Злоба в последних словах прозвучала так явно, что Ракитин на миг усомнился:
— И это действительно говорил Веденин?
— А то кто же? Меня, надеюсь, не можешь заподозрить?.. Правда, ни к «Миру искусства», ни к «Аполлону» близок я не был, придерживался в живописи иных, более радикальных позиций. Но ведь это никогда не отражалось на нашем знакомстве?.. Впрочем, Иван Никанорович, не принимай близко к сердцу. Надо понять и состояние Веденина. Не удалась ему картина для выставки. Даже заканчивать отказался...
— Это точно?
— Собственными ушами слышал, как расписывался перед Бугровым в своей несостоятельности... Вопросов больше нет?
Ракитин только хрустнул пальцами. Резко повернувшись, вышел из кабинета. И снова темнота, тишина.
— Уеду! — в тоске и ярости крикнул Векслер. — Завтра же, сегодня же уеду!
И весь остаток ночи превратился для него в бессонное ожидание отъезда. И весь наступивший день (коротко попрощался с Ракитиным, отвез чемодан на вокзал) заполнился ожиданием. Завершая дела, обошел издательства и редакции, еще раз побывал в союзе. («Владимиру Николаевичу попрошу передать нежнейший мой привет!») Векслеру казалось, что он делает круг за кругом, все плотнее приближаясь к вокзалу, поезду, к вагону...
Час оставался до отъезда. От нечего делать решил зайти в комиссионный магазин, где в отделе предметов искусства нашел себе прибежище Бездорф.

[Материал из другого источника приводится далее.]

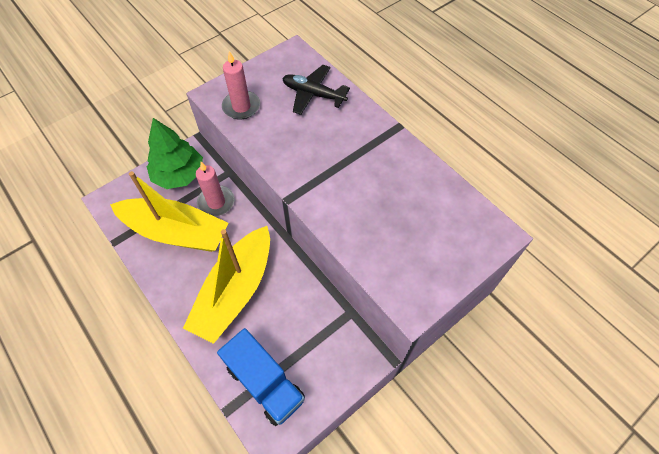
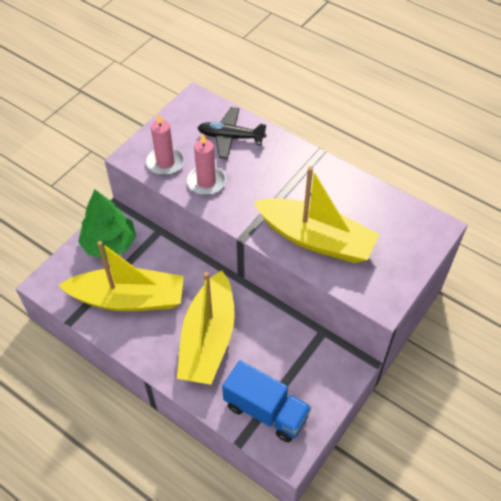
camera: 15 degrees left, 5 degrees down
(216, 202) = (158, 262): pink candle -> pink candle (206, 182)
(362, 217) = (316, 239): none -> yellow boat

Этот отдел занимал узкую галерею под самыми сводами. Внизу, между прилавками, плескалось шумное торжище. Здесь же, на галерее, царила приглушенность, воздух был затхлым, с каким-то карболовым привкусом.
Бездорф стоял в углу, за конторкой. Мраморный амур за его спиной предостерегающе касался пальчиком пухлых губ, а за окном мигали неоновые буквы соседнего ресторана.
— Чем могу служить? — обернулся Бездорф на шаги. — Петр Аркадьевич! Милости просим!
Векслер огляделся. Вокруг, в раззолоченных рамах и багетах, выставляла себя напоказ посредственность — тусклые полотна второстепенных, забытых живописцев.
— Оригиналы нерадующие, — вздохнул Бездорф. — Все, что заслуживает внимания, не к нам попадает — в музеи. Да и покупатель пошел разборчивый, собственное мнение имеет. Вот и посудите, может ли такая служба удовлетворить?
Горестная гримаса скомкала лицо Бездорфа. Покачал головой, скинул на счетах несколько костяшек.
— А вы как здравствуете, Петр Аркадьевич?
— Великолепно, — ответил Векслер и заторопился: — Прощайте! Возвращаюсь в Москву.
— Так быстро? Помнится, намеревались погостить всю осень.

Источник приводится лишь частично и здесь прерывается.